Que la gestión del Gobierno no reportaba los beneficios esperados ya se vio cuando el vicepresidente segundo optó por abandonar el cargo, si bien la forma en que lo hizo podía interpretarse como que él era parte del problema y que la solución se llamaba Yolanda Díaz. En este punto, hay que reconocerle a la nueva vicepresidenta que había empezado con buen pie, por cuanto había conseguido recuperar la intención de voto a Unidas Podemos en la segunda mitad de 2021, tal como se desprende de la fusión de barómetros que proporciona el CIS. A partir de la comparación entre el cuatrimestre abril-julio y el cuatrimestre septiembre-diciembre, he podido estimar que, por un lado, el PP perdió dos puntos porcentuales entre esos dos cuatrimestres, al tiempo que Vox ganaba uno. En tanto que, por el lado izquierdo, el PSOE perdía un punto porcentual, al tiempo que UP ganaba dos. En el primer caso, las pérdidas del PP llegaban a los cuatro puntos en Madrid y Valencia, que podemos atribuir sin temor al contencioso entre Casado y Díaz Ayuso. Por su parte, el PSOE perdía dos puntos en Andalucía y Valencia, pero la pérdida más significativa se producía en Galicia, que era justamente donde la vicepresidenta conseguía la mayor ganancia de UP (cuatro puntos). De esa manera, UP pasaba de una intención de voto del 10% en los meses de abril-julio (coincidiendo con la retirada de Pablo Iglesias) a una del 12% en el último cuatrimestre del año. No era mal balance para el estreno de la vicepresidenta.

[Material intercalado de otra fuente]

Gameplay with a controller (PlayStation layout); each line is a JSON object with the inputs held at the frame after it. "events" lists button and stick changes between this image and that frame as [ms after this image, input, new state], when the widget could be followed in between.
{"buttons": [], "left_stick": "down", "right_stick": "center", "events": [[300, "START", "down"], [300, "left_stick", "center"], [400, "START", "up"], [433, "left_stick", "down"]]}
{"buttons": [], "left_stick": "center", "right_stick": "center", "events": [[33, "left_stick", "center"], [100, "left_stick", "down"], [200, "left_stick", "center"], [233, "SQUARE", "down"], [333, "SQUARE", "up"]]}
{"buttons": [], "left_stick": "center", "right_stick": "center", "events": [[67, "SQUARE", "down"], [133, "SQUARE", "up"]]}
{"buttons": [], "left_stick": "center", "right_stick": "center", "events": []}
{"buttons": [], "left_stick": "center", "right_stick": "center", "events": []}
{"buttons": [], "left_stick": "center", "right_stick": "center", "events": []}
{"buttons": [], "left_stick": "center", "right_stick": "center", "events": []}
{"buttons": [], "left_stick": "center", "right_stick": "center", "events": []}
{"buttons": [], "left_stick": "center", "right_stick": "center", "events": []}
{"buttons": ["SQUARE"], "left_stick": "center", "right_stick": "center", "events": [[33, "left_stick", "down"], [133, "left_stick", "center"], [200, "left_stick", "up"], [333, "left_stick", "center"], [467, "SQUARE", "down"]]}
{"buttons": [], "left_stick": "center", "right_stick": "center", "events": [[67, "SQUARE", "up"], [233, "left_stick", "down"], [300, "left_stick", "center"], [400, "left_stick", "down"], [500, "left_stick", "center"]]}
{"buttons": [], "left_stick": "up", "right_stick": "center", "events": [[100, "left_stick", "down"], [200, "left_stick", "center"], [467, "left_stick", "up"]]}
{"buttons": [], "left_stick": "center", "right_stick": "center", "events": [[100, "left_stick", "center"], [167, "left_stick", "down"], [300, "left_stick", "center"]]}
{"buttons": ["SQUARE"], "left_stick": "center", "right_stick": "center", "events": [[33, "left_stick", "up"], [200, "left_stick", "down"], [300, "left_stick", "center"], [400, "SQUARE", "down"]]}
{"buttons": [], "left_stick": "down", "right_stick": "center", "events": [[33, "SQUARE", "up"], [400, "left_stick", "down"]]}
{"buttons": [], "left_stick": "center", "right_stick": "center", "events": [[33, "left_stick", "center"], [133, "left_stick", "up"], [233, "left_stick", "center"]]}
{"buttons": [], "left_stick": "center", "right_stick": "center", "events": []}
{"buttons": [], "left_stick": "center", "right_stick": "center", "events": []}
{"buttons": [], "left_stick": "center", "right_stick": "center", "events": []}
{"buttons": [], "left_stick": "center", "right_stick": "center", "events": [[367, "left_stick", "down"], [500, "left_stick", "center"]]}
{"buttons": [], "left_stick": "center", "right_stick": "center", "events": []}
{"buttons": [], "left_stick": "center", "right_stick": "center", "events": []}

El problema de Yolanda Díaz es que sigue sin disponer de una plataforma organizativa capaz de sostener su proyecto y eso la hace especialmente vulnerable a cualquier traspiés. En este punto, puede tropezar, por lo pronto, con el problema de haber generado unas expectativas desproporcionadas: tanto hablar de la derogación de la reforma laboral del PP puede convertirse en un bumerán si sus socios de coalición se empeñan en recordárselo. Puede que sus votantes lo entiendan simplemente como un ejercicio de responsabilidad pero no es seguro que el núcleo duro de Podemos se lo perdone.

La cuestión que se plantea ahora a la coalición de Gobierno es doble: por un lado, Pedro Sánchez ha vuelto la vista a los votantes de Cs, lo que dejaría margen a la vicepresidenta para salir de la «esquinita» en la que parece tan incómoda. Por otro, la vicepresidenta quiere recuperar la transversalidad del primer Podemos, el de la apuesta populista diseñada por Errejón, pero que Pablo Iglesias se encargó de arruinar (Con todo: De los años veloces al futuro, Íñigo Errejón). A fin de recuperar lo que él mismo destrozó, el propio Iglesias ha sugerido la conveniencia de un nuevo 15-M que facilite la tarea de Díaz. Ahora bien, ¿de verdad le conviene a Díaz un nuevo 15-M? ¿No temen acaso que esta vez la indignación cambie de bando? Es claro que aumenta el malestar social y la protesta, ¿pero qué les hace pensar que los sectores sociales dispuestos a movilizarse van a acudir en su apoyo?

En suma, la manera un tanto surrealista como el Ejecutivo ha sacado adelante la reforma laboral plantea dilemas peliagudos a la hora de recomponer el bloque de gobierno: por un lado, si Sánchez quiere recuperar el nivel de apoyo de 2019 tiene que soltar el lastre de su propia investidura y tender puentes a su derecha. Por otro, si la vicepresidenta quiere salir de la «esquinita» hace falta, por lo pronto, que Podemos no se lo impida.

Al final, cada uno es prisionero de su pasado... Y lo único que está claro es que el bloque ya no suma, y que ni las elecciones de Castilla y León ni las de Andalucía se lo van a facilitar.

Juan Jesús González es catedrático de Sociología de la UNED.